Yesterday on this site, Joe Mathews argued that conservatives and Republicans were not adhering to the philosophy of one of their guiding lights, Nobel prize-winning economist Milton Friedman, by resisting any change to Proposition 13. Mathews stated that Friedman would prefer cuts in income or sales taxes rather than property taxes.
It is true that Friedman believed that property taxes would be reflected in the housing cost and that the cost of the house would be adjusted according to the amount of property tax that had to be paid on the property. However, this economic theory did not take into effect uncontrolled property taxes on property that was not on the market.
The issue of ability to pay is paramount in discussing Proposition 13. The reason seniors and others were forced out of their homes before Proposition 13 passed was because their income did not keep up with housing inflation, which dramatically increased property assessments. Since property taxes do not necessarily reflect an ability to pay, the property tax has set off many tax revolts over the years, not only in California, but, around the country. Some economists have labeled the property tax the “worst tax” for this reason.
In California, tax historian David Doerr noted, “The epochal changes in California’s tax structure since 1850 all stem from an effort to provide property tax relief.”
Milton Friedman did support Proposition 13 (as Mathews noted) and even made a campaign television commercial in support of the measure. In fact, according one of the chief campaign consultants, Bill Butcher, Friedman’s “boring “ ad was the most effective ad the pro-Prop 13 forces ran. It was reassuring to voters, Butcher said, that a Nobel Prize-winning economist stood in front of a camera to reassure them: “Don’t let politicians fool you.
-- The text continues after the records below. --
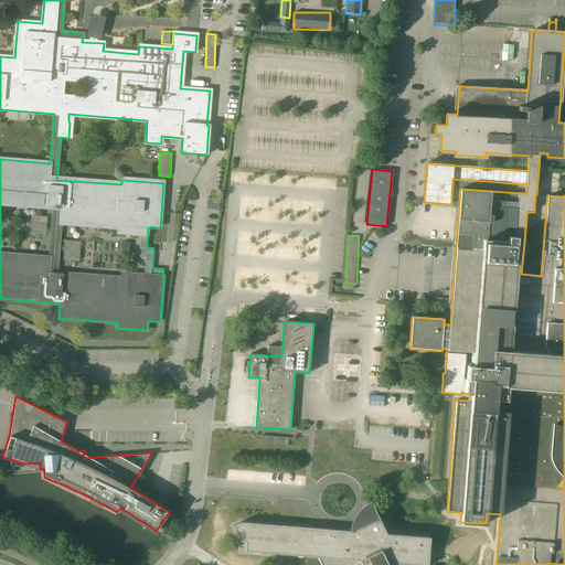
[(284,445),(284,436),(262,435),(262,445),(284,445)]
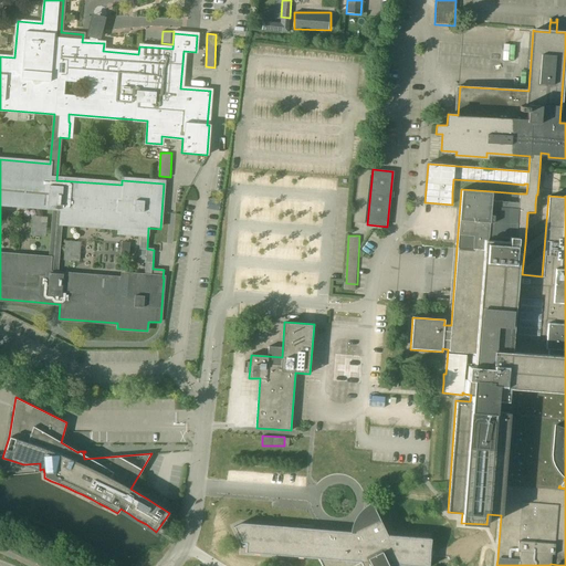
[(409,565),(428,565),(430,538),(387,535),(371,503),(370,503),(378,519),(350,532),(241,523),(233,526),(241,543),(245,543),(244,553),(317,558),(321,565),(353,565),(367,559),(370,565),(390,565),(409,565)]
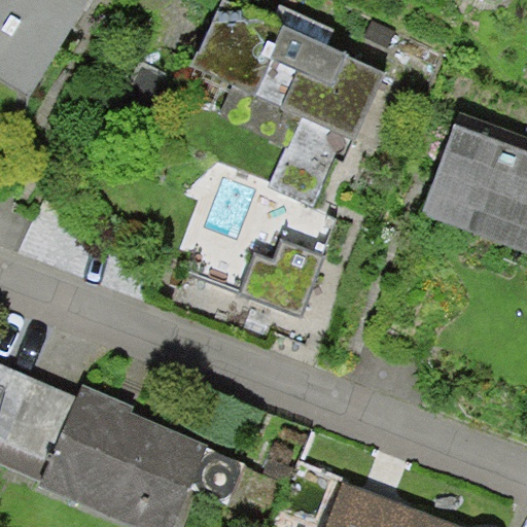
[(94,0),(0,0),(0,80),(32,101),(94,0)]
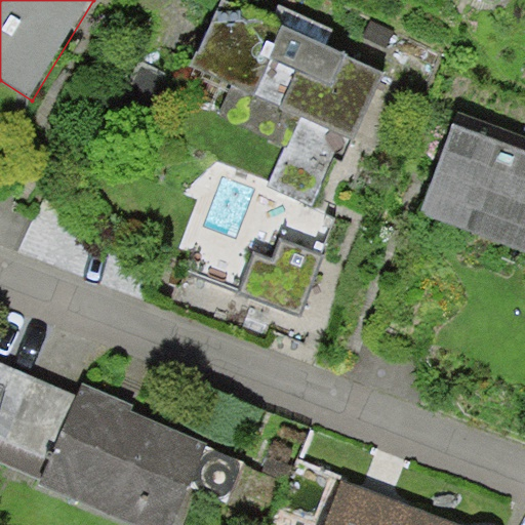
[(354,140),(385,73),(270,22),(212,23),(192,65),(233,84),(218,114),(285,146),(269,185),(314,207),(334,156),(342,161),(350,138),(354,140)]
Proposition 13 will work.”
In a short interview I did with Friedman for my book, the Legend of Proposition 13, six years ago, he told me, “The political effect (of Proposition 13) was very good in moving us in the direction of lowering taxes.”
One part of Proposition 13 that Friedman was particularly fond of was the currently much discussed two-thirds vote to raise taxes. He told the Copley News Service in 1978 that the two-thirds vote might be the most important feature of Proposition 13 to prevent additional tax increases.
While Friedman may first support a cut in income and sales taxes, I suspect he would approve of tax reductions across the board, including property taxes.
As far as the voters are concerned, support for Proposition 13 seems to have solidified over the years. The newly released Field Poll analysis of political trends over the past 30 years finds Proposition 13 support holding steady, while opposition to the measure has lessened. While Proposition 13 received a 57% to 34% advantage in the 1978 Field Poll, the 2008 poll had support at 57% while opposition fell to 23%. Among Democrats while support remained steady at 49% in 1978 and 48% in 2008, opposition dropped a full ten percent from 40% to 30% over the last three decades.
I think it is safe to say that if Milton Friedman were asked today if he would vote for Proposition 13, his answer would be yes.